Methods and apparatus to incorporate user feedback during planning. In one embodiment, first and second plans are generated for which user feedback is obtained and used to generate a revised plan.

Description

    CROSS REFERENCE TO RELATED APPLICATIONS
  • The present application claims the benefit of U.S. Provisional Patent Application No. 60/737,149, filed on Nov. 16, 2005, which is incorporated herein by reference.
  • BACKGROUND
  • As is known in the art, there are a variety of known planner systems to enable a user to generate a plan having a series of actions to achieve a goal. For example, the BBN Cadet (Course of Action Development & Evaluation Tool) is a mature brigade-size land maneuver planner. The user edits knowledge templates to change the planning behavior. A knowledge template is a form that describes rules. However, the BBN Cadet system does not provide a way to indicate how a new rule will interact with existing rules. The CAPES (Combined Arms Planning and Execution Monitoring System) is a combination of several well-developed parts such as a OneSAF simulator, a FOX-GA genetic COA generator, and a DAVINCI map view with limited integration. CAPES does not have a planner per se; FOX-GA is only a planning aid that can get a rough plan by doing very high-level war-gaming. To influence FOX-GA, the user would have to change its evaluation function, which would require a very highly sophisticated and technical user, which may not provide a practical system.

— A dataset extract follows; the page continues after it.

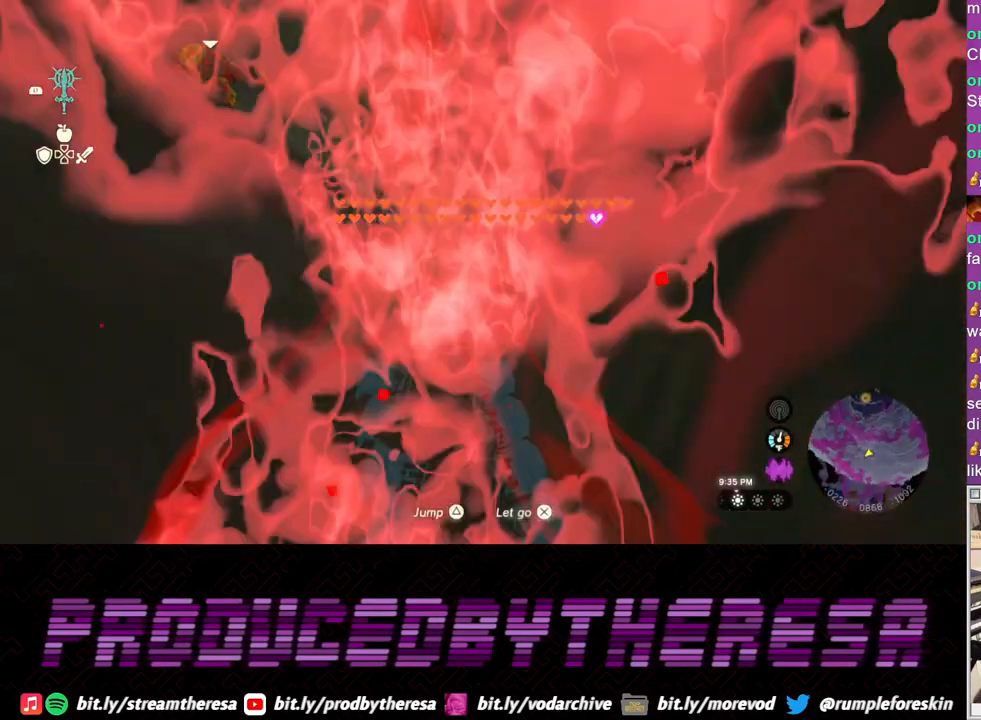
{"dt_ms": 500, "buttons": [], "left_stick": "left", "right_stick": "center", "events": [[83, "left_stick", "left"], [83, "right_stick", "up"], [417, "right_stick", "center"]]}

  • In U.S. Pat. No. 5,940,816, entitled “Multi-objective decision support methodology,” the Abstract states “[a] method for effecting computer implemented decision support. The method can improve on a candidate solution by allowing problem solving methods to cooperate towards the creation of a more desirable solution. The method can realize an enhanced understanding of tradeoffs inherent in competing objectives, and can incorporate factors or special considerations not easily specified, by enabling the decision maker to actively participate in the creation of a more desirable solution.”
  • The '816 patent describes a decision support approach to helping a user improve a plan, but does not use a planner to help the decision support system focus the user on important problem areas. The '816 patent discloses creating a set of candidate plans, such as on a set of CPUs, and teaches displaying the candidates to the user, possibly ordered by a weighted sum of metrics. The '816 patent discloses that the user can dynamically interact with the set of candidate solutions, possibly editing them. Eventually the user chooses one. However, the only way the user can influence the generation of plans is to edit a plan and put it back in the population. This method relies on agents creating enough of a variety in the population of solutions that one will be acceptable. The approach is similar to a Genetic Algorithm, in that there are improver agents that can randomly combine solutions to create hybrids. However, this system offers no way for the user to express feedback on which parts of plans are good.

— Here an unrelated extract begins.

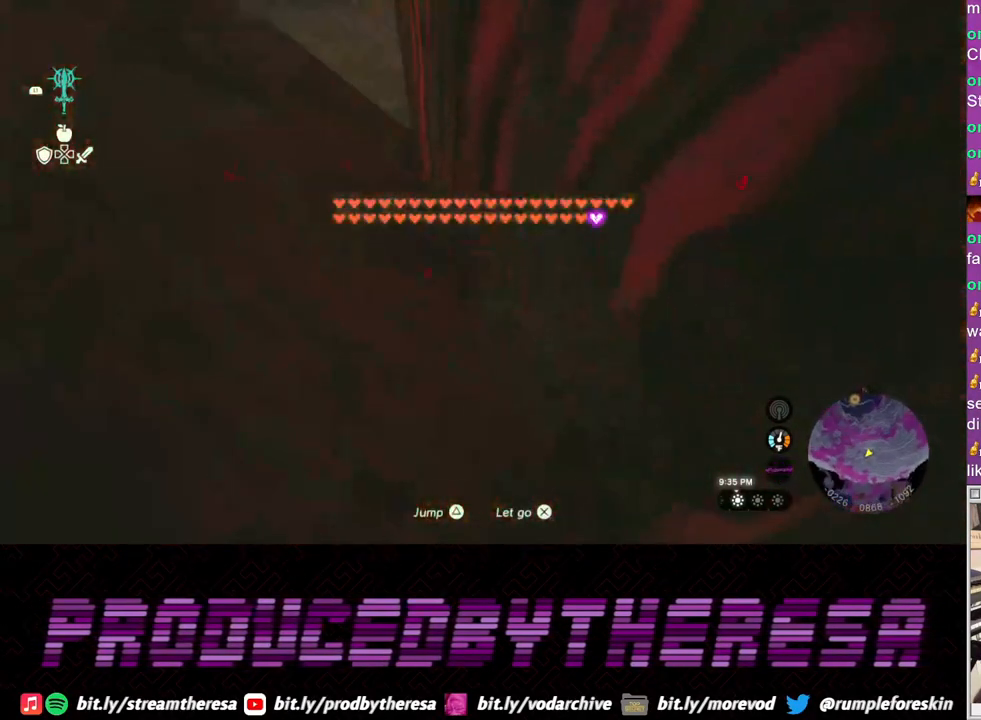
{"dt_ms": 500, "buttons": ["TRIANGLE"], "left_stick": "down-left", "right_stick": "center", "events": [[117, "right_stick", "down"], [183, "left_stick", "down-left"], [300, "right_stick", "center"], [433, "TRIANGLE", "down"]]}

  • As is known in the art, deliberative decision-making often relies on a plan: a sequence of parameterized actions that lead from an initial state to a desired goal state. Because of the enormous computational complexity of planning, modern planners have developed heuristic search techniques that can generate a plan in reasonable time. But it is difficult to represent real-world problems in enough detail for planners to create a plan that makes sense to users. It is also difficult to recognize and represent the types of intuitions and heuristics that experts use when planning in the real world. The “holy grail” of planning/decision support is to use the computer to crunch mind-numbing details, but ask the user to employ human pattern recognition, experience, and intuition when appropriate. Incorporating users into the process can be relatively difficult. Even deciding what parts of a particular problem humans can do better than automated planners can require some intuition.
  • SUMMARY
  • The present invention provides methods and apparatus to enable a planner to generate multiple plans so that users can choose from several options for achieving goals. It will be readily appreciated that an ability to generate and compare multiple plans is desirable for a decision-making system. In an exemplary embodiment, the user can provide feedback that can influence the planner the next time it plans or replans. In one particular embodiment, feedback is provided by obtaining user ‘likes’ and ‘dislikes’ about actions in the plans presented, storing that information in the planner, and generating another plan or set of plans using that information.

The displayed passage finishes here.